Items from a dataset

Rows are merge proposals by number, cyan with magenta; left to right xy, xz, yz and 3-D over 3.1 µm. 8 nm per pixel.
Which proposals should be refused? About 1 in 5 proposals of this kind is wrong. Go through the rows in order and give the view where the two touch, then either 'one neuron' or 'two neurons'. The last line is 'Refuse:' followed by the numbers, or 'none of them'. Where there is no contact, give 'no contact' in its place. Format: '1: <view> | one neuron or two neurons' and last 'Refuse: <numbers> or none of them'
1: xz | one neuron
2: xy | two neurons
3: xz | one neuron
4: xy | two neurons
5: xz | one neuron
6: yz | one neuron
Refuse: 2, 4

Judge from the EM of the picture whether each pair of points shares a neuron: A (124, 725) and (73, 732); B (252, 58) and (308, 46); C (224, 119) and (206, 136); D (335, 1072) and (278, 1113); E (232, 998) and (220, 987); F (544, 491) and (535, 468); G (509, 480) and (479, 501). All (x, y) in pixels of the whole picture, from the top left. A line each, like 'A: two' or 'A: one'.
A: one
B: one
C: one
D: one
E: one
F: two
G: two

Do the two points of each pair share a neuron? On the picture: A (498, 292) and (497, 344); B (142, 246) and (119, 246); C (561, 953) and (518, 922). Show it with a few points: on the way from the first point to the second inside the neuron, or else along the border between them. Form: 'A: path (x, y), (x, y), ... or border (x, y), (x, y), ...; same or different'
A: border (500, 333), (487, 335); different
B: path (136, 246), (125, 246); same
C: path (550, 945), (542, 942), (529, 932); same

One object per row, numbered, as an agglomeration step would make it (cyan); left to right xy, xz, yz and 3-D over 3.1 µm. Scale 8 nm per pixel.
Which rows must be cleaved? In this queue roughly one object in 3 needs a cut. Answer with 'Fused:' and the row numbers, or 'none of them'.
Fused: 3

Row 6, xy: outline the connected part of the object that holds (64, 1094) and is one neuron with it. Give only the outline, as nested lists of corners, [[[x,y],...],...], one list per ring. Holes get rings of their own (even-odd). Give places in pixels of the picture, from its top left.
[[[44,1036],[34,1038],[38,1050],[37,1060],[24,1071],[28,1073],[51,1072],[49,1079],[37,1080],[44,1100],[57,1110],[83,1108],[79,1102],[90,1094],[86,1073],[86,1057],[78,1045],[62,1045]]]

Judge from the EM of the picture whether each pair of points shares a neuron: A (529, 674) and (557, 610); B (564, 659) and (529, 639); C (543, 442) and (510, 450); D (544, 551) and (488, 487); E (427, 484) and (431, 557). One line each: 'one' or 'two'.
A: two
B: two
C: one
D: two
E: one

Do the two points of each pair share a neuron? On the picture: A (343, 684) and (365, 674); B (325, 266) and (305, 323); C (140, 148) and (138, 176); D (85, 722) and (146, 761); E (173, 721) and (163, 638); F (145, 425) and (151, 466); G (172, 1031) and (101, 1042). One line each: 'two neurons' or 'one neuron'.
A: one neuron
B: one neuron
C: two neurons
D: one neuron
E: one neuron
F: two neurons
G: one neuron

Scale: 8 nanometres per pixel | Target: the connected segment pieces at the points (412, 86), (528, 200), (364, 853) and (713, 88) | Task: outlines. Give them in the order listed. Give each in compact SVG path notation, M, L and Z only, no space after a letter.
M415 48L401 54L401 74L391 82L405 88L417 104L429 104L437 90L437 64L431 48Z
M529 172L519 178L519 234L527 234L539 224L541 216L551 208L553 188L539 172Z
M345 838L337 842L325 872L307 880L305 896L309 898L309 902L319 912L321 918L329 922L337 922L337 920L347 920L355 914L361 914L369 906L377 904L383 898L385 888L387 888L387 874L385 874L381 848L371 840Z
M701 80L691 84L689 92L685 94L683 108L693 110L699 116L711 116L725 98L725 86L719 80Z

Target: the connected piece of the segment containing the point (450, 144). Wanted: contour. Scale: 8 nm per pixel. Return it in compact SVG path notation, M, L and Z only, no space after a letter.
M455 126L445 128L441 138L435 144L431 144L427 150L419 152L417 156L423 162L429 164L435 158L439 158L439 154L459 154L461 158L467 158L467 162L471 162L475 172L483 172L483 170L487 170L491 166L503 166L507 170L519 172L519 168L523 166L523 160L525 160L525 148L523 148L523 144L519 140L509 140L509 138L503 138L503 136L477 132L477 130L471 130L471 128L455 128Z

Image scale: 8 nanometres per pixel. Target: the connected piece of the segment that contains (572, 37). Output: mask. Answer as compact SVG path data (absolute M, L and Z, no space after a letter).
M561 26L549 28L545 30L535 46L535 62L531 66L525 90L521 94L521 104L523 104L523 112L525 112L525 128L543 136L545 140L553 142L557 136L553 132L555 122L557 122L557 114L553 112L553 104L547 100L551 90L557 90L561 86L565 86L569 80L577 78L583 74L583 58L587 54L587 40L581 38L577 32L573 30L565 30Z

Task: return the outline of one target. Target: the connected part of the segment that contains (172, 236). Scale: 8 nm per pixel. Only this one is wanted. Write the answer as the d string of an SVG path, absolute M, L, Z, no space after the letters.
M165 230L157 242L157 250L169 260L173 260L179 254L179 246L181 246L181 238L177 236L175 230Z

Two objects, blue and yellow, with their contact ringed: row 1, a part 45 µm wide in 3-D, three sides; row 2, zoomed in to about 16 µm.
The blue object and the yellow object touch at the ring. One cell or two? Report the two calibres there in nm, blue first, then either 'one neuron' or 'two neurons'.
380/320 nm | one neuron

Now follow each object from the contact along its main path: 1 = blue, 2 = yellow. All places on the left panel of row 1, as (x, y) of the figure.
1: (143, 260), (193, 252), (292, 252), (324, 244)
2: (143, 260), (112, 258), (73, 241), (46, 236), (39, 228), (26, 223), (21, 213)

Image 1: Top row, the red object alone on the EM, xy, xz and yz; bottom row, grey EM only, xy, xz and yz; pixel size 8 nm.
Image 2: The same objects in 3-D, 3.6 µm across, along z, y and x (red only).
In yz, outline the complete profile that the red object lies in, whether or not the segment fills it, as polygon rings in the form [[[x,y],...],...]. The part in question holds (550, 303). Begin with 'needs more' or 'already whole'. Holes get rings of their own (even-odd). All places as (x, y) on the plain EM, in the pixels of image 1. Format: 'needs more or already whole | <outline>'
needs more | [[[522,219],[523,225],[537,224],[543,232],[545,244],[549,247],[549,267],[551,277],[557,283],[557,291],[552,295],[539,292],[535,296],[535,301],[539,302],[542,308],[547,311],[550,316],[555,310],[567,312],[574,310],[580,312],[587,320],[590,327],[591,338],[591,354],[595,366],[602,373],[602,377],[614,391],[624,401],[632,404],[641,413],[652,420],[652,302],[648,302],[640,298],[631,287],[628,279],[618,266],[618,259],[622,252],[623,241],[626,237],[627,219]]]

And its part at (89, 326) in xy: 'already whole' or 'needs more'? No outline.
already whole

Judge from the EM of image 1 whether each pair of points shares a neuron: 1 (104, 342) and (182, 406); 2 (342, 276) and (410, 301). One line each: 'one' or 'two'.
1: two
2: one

:: What to do ::
The lines to return are those in the entries above that include "cyan".

:: Response to this exercise ::
Rows are merge proposals by number, cyan with magenta; left to right xy, xz, yz and 3-D over 3.1 µm. 8 nm per pixel.
One object per row, numbered, as an agglomeration step would make it (cyan); left to right xy, xz, yz and 3-D over 3.1 µm. Scale 8 nm per pixel.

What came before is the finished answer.